### Your assignment
If a line in the listing below has the string "functions", copy it out.

### Records to process
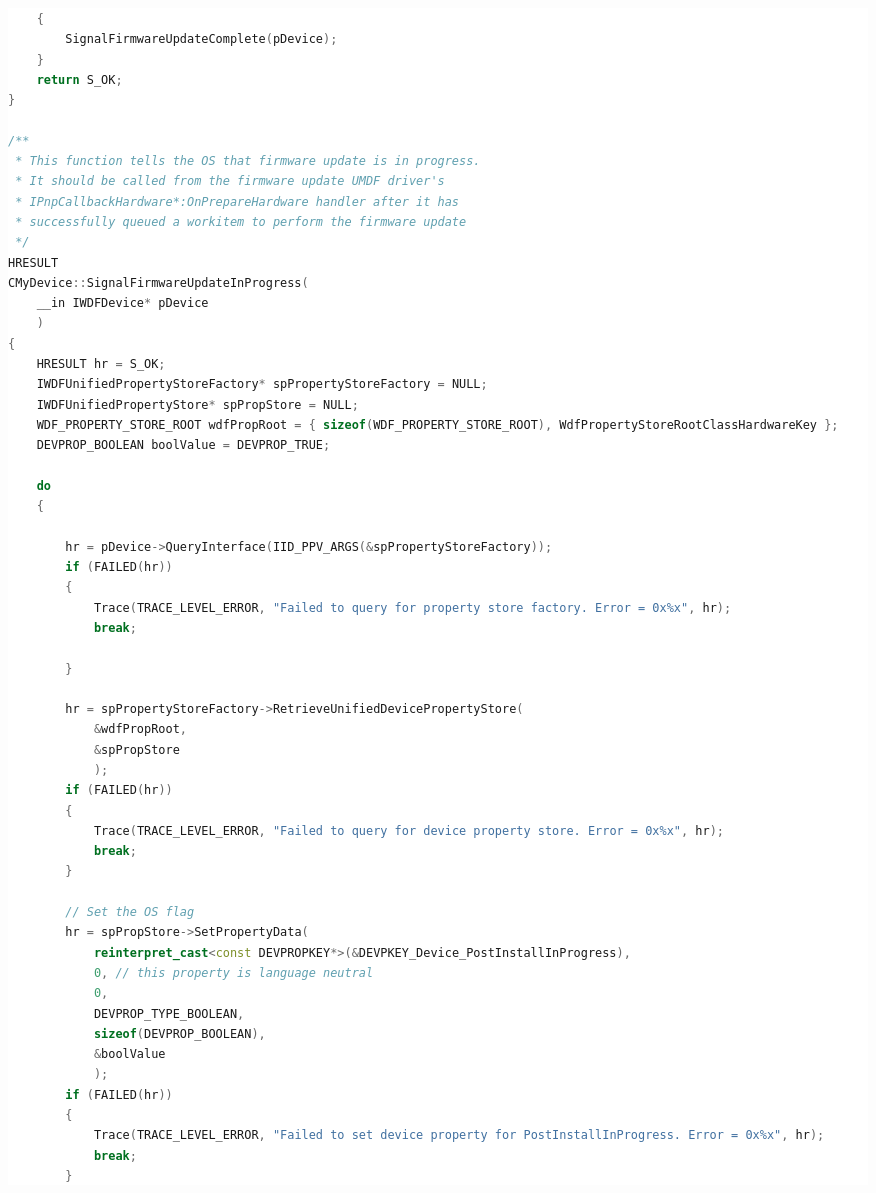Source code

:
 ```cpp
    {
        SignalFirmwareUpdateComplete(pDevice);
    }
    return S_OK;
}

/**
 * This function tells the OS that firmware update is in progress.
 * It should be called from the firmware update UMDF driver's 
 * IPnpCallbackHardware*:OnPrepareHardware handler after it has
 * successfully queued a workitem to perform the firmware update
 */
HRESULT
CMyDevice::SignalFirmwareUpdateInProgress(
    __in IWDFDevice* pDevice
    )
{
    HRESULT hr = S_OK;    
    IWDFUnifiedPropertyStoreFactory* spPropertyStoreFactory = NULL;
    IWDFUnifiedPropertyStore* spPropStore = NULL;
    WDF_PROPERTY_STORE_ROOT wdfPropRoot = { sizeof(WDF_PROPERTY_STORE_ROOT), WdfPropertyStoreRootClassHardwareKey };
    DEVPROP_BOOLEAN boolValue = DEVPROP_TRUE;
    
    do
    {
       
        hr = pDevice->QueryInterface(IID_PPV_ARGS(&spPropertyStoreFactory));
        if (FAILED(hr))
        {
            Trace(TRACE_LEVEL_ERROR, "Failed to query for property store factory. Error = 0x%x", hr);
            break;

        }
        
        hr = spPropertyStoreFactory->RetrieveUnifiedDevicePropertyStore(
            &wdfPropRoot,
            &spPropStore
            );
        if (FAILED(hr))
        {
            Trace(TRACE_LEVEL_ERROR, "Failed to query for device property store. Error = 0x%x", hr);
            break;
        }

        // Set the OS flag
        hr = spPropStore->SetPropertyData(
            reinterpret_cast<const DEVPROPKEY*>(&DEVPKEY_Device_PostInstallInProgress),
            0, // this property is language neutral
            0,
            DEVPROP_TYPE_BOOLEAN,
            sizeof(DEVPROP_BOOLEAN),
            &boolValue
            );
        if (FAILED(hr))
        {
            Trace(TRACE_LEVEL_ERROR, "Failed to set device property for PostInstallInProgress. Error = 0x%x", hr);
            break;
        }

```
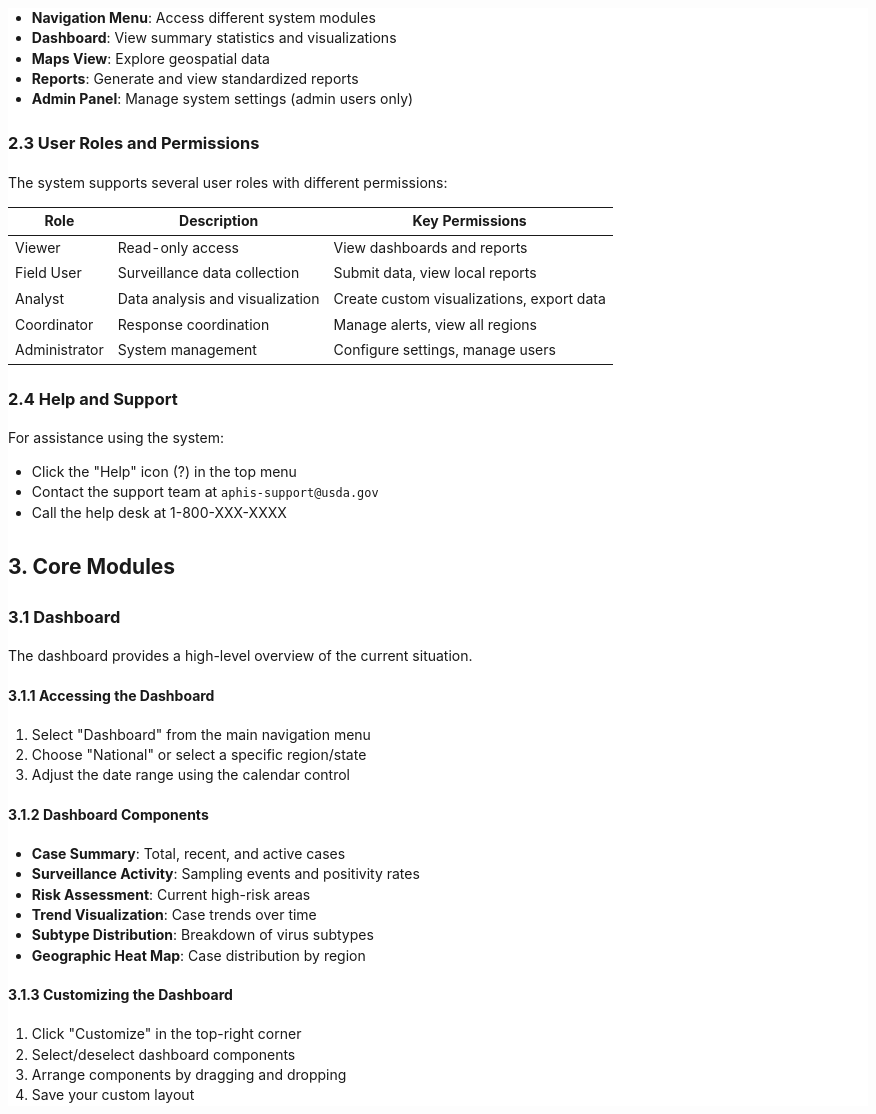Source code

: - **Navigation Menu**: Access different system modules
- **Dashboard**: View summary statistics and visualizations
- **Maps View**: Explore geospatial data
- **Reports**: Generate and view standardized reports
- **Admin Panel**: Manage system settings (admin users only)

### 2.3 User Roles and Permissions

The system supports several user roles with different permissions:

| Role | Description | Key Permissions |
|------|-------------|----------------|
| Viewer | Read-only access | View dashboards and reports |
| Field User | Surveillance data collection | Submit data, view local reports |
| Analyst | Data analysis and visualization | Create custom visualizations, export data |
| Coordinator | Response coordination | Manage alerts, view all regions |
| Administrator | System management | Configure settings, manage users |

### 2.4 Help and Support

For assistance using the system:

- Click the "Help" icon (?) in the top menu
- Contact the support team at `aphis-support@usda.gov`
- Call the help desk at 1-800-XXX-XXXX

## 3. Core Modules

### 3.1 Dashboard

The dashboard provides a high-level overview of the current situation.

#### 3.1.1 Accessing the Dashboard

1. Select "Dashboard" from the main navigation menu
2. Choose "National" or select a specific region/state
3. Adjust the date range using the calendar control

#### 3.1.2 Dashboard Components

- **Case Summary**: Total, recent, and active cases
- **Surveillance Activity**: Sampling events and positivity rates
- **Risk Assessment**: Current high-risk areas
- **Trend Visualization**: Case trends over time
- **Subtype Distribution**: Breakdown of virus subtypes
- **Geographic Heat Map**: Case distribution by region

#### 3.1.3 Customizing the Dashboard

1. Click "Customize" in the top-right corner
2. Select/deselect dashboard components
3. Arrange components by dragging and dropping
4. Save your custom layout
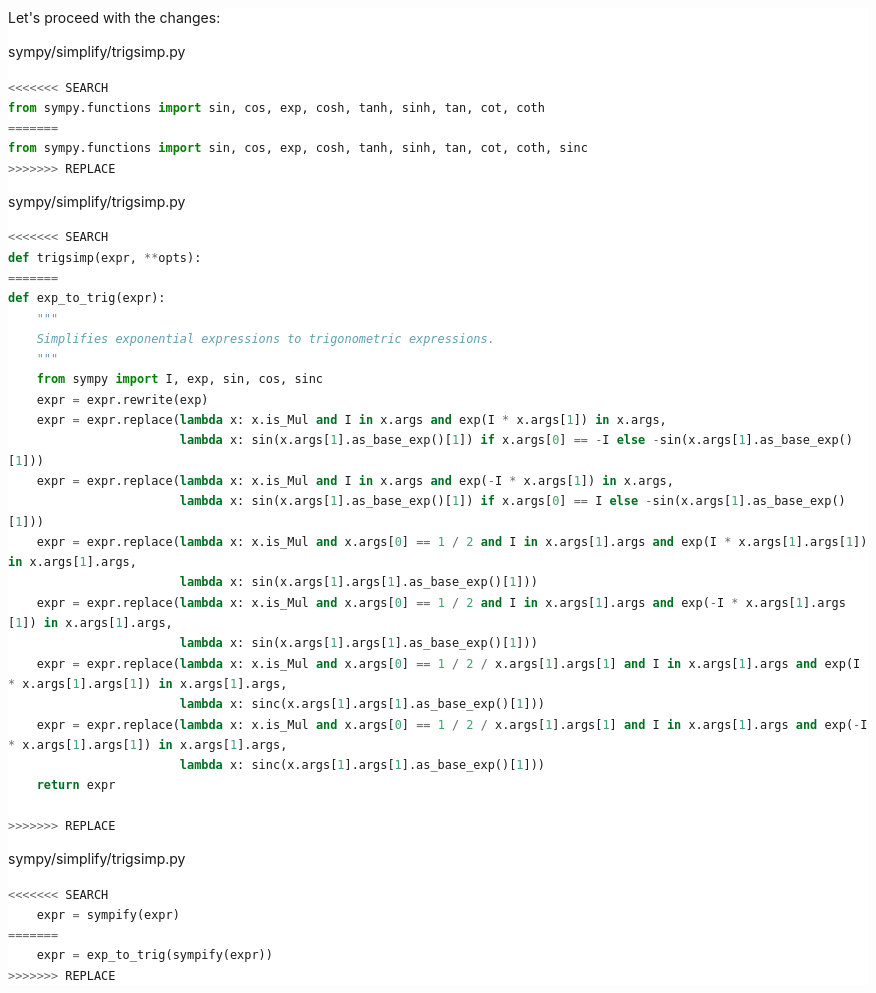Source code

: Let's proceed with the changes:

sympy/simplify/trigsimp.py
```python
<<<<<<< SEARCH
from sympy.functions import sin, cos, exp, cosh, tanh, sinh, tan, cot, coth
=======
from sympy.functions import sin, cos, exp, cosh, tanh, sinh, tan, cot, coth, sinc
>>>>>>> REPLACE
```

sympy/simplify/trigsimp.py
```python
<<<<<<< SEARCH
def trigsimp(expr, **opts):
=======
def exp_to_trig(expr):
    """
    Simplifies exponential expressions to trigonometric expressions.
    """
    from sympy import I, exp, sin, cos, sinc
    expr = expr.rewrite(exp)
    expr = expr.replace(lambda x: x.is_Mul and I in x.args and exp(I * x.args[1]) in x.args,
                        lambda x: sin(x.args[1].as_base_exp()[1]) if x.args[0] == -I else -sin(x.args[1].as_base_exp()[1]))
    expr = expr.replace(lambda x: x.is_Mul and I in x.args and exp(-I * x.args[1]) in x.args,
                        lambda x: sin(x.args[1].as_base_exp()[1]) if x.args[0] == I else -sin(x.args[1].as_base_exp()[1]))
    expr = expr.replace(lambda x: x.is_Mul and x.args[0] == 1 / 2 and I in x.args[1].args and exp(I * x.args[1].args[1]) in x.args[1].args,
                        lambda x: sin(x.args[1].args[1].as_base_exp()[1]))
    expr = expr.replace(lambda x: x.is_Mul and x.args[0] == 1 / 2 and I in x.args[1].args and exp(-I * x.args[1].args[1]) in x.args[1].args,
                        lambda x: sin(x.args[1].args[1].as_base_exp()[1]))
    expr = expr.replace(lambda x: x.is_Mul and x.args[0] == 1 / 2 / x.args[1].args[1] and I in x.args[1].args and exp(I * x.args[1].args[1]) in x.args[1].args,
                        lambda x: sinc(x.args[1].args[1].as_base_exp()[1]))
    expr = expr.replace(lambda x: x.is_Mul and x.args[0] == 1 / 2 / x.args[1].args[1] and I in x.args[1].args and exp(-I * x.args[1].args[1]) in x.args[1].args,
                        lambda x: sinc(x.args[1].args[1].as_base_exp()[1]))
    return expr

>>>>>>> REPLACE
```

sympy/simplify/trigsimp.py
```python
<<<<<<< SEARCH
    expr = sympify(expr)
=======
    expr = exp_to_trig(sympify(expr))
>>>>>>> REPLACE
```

### Written solution
from sympy.functions import sin, cos, exp, cosh, tanh, sinh, tan, cot, coth
from sympy.functions import sin, cos, exp, cosh, tanh, sinh, tan, cot, coth, sinc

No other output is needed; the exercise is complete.